Biologen sind den jungen Steinadlern im Alpenraum auf der Spur
(Keystone-SDA) Das Verhalten von jungen Steinadlern ist kaum erforscht. Das möchte ein Team unter Leitung der Vogelwarte Sempach ändern: Sie entschlüsseln das geheimnisvolle Leben der «Könige der Lüfte» mithilfe von Peilsendern.
Der nasskalte Frühsommertag in den Davoser Bergen soll ein «grosser Tag» werden, wie der Biologe David Jenny von der Vogelwarte Sempach meint: Er und sein Team haben heute die Möglichkeit, zwei Steinadler, knapp fünfzig Tage alt, mit Datenloggern auszustatten. Nervosität merkt man der Gruppe, bepackt mit Bergseilen, Messgeräten und Kameras, aber nicht an.
Denn die Besenderung von jungen Steinadlern ist für sie Routine: Bereits 33 Vögel haben die Forschenden in Graubünden mit Sensoren bestückt, mit deren Hilfe sie das Leben der Jungtiere dokumentieren.

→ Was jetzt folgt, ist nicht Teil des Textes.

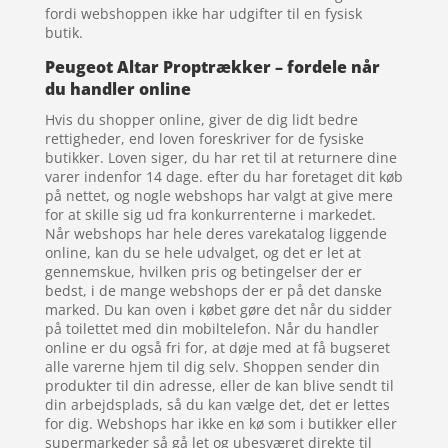
fordi webshoppen ikke har udgifter til en fysisk
butik.
Peugeot Altar Proptrækker – fordele når
du handler online
Hvis du shopper online, giver de dig lidt bedre
rettigheder, end loven foreskriver for de fysiske
butikker. Loven siger, du har ret til at returnere dine
varer indenfor 14 dage. efter du har foretaget dit køb
på nettet, og nogle webshops har valgt at give mere
for at skille sig ud fra konkurrenterne i markedet.
Når webshops har hele deres varekatalog liggende
online, kan du se hele udvalget, og det er let at
gennemskue, hvilken pris og betingelser der er
bedst, i de mange webshops der er på det danske
marked. Du kan oven i købet gøre det når du sidder
på toilettet med din mobiltelefon. Når du handler
online er du også fri for, at døje med at få bugseret
alle varerne hjem til dig selv. Shoppen sender din
produkter til din adresse, eller de kan blive sendt til
din arbejdsplads, så du kan vælge det, det er lettes
for dig. Webshops har ikke en kø som i butikker eller
supermarkeder så gå let og ubesværet direkte til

Dennoch ist die Besenderung dieser beiden Steinadler etwas Besonderes, denn sie sind Geschwister, und Doppelbruten sind bei diesen Vögeln selten.
Minutiöse Dokumentation
Nach einem rund einstündigen Fussmarsch seilt sich der Bergführer und Wildhüter beim Bündner Amt für Jagd und Fischerei, Romano Salis, von einem schmalen Vorsprung zu einer steilen Felswand ab. Dort befindet sich der Horst mit den Steinadlern. Er legt sie in eine graue Tasche, die das Besenderungsteam über einen Seilzug nach oben zieht.
Dort platzieren David Jenny und die Doktorandin Julia Hatzl den ersten Jungvogel auf ein Frottéetuch. Zuerst wägen sie ihn, vermessen seinen Schnabel, die Krallen und die Flügellänge und suchen ihn nach Parasiten ab. «Das ist wahrscheinlich ein Männchen», sagt Jenny. Um ganz sicher zu sein, zupfen sie dem Steinadler drei kleine Brustfedern, die später im Labor mit Erbgut-Analysen untersucht werden sollen.
Machtkämpfe um Reviere
Steinadler fühlen sich in der Schweiz sehr wohl. In fast jedem geeigneten Lebensraum im Schweizer Alpenraum lebt heute ein Adlerpaar. Die grosse Zahl von Steinadlern befeuert jedoch Auseinandersetzungen unter den Tieren um neue Reviere.
Hierbei kommt den jungen Steinadlern eine Schlüsselrolle zu: Ab dem vierten bis sechsten Lebensjahr suchen sie sich einen Partner und versuchen ein eigenes Revier zu besetzen. Aber bisher gibt es eine Wissenslücke darüber, wie sich die Jungtiere dabei verhalten.
Rucksäckli mit Datenlogger
Nachdem dem jungen Steinadler eine Adlerhaube aufgesetzt wurde, beginnen Jenny und Hatzl, dem Vogel den mit Solarenergie gespiesenen Sender anzuziehen. Was einfach klingt, erfordert viel Gefühl: Denn der Sender klemmt an einer Art Rucksäckli, dessen Träger über die Beine verlaufen. Dieses darf weder zu eng noch zu locker sitzen.
Nicht nur die Vogelwarte erforscht die Flugrouten der jungen Steinadler. Initiiert durch das Max-Planck-Institut für Verhaltensbiologie in Radolfzell (Deutschland) wurde das Projekt inzwischen auf insgesamt sechs Alpenländer ausgeweitet.
Steinadler-Routen per App verfolgen
Um die Mittagszeit legt Jenny auch den zweiten, inzwischen besenderten Steinadler sorgfältig zurück in die Tasche und trägt die Geschwister wieder an den Rand des Felsvorsprungs. Vorsichtig gelangen die Jungtiere nun wieder zurück in ihr trautes Heim.
Wohin es die zwei und ihre besenderten Artgenossen ziehen wird, lässt sich nicht nur von den Forschenden, sondern auch mit einer vom Max-Plack-Institut entwickelten App mit dem Namen «Animal Tracker» verfolgen. Aber erst, nachdem die Jungtiere ihr Elternrevier verlassen haben. Denn die Brutplätze der Steinadler sollen ein Geheimnis bleiben.